No.43

3月末を中心に4作の応募。
正直なところを言うと、正統な怪談語りとは違う雰囲気を持っているという感想である。
例えば、『フネさん』でのアニメキャラクター連呼、『猫が見えるもの』での読みづらいまでの忠実な口調再現あたりは、センスの上で何かひとつ違うものを感じざるを得ない。
また『一家団欒』での家族全員の恐怖感の不自然なずれも、読者としてはピンとくるものではなかったと思う。
要するに、怪異をどのように効果的に表すかという部分においての技巧が、良い意味でのお決まりのスタイルから逸脱しているのである。
もっとダイレクトに言えば、この作者の書きようでは伝わる恐怖感も伝わってこないのである。
『残す』でも、肝とすべきあやかしの残した跡に関する記述があまりにもあっさりしすぎていた。
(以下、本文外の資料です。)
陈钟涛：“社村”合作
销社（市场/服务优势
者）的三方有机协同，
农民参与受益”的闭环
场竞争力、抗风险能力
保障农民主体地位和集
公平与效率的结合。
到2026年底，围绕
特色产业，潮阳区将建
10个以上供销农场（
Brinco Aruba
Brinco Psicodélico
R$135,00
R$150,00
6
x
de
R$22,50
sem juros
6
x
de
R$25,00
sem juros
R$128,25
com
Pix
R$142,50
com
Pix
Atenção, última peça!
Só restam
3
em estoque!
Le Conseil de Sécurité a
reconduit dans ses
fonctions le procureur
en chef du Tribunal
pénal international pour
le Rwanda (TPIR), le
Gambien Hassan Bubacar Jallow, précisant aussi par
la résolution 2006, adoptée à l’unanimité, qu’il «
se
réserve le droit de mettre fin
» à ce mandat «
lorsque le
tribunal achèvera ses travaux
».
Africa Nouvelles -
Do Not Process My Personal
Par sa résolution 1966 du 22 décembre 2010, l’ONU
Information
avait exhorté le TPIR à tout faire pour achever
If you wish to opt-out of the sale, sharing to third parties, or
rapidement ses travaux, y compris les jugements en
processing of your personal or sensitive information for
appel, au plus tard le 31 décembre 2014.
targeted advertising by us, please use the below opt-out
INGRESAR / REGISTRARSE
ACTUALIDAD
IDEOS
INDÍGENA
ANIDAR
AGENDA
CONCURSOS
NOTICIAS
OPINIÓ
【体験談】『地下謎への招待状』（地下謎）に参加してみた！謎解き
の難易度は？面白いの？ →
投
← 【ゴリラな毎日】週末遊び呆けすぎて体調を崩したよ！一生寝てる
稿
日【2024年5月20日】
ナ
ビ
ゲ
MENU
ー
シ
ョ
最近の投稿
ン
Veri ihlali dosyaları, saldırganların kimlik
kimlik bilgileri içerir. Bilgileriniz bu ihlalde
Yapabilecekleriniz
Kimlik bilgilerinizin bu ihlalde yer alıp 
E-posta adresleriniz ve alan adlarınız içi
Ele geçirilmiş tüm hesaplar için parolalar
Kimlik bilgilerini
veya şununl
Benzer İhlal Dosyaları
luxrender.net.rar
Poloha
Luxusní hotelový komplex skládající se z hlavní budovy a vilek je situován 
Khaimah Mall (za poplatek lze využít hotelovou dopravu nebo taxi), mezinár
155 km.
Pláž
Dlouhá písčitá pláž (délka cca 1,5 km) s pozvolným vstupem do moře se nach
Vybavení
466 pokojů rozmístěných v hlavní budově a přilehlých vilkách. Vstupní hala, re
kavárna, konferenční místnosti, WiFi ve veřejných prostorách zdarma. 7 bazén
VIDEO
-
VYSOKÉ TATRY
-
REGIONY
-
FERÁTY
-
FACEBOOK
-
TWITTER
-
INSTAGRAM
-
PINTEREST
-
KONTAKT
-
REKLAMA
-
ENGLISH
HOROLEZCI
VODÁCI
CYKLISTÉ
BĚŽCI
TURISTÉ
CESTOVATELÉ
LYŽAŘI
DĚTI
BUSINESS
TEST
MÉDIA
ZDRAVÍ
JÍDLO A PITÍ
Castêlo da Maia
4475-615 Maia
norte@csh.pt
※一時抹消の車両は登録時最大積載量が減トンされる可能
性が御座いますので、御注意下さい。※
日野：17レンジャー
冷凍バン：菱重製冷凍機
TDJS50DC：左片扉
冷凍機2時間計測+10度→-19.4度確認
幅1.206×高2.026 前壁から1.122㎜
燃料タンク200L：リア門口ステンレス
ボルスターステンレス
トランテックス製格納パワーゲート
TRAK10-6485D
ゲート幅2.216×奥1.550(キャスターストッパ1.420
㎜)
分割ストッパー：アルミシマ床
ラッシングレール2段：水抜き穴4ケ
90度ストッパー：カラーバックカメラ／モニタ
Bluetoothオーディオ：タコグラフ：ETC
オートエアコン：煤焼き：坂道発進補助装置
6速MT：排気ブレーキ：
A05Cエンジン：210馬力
ただこの作品の場合は、力点を置くことのできるもう一つの場所にきちんとウエイトが置かれていたので、さほど奇異に感じることがなかっただけで、作者同定の結果を見ると偶然ずれたポイントでヒットしただけという印象が強い。
怪異の本質を見極めるということは、起こった現象において何がもっとも恐怖や不思議をもたらすものなのかを嗅ぎ当てるのと同時に、その怪異を正しく読者に提示できるレトリックを見つけて書くことでもある。
やはりそれができていないようでは、怪談を書く者としてまだ未熟であると指摘されても致し方ないだろう。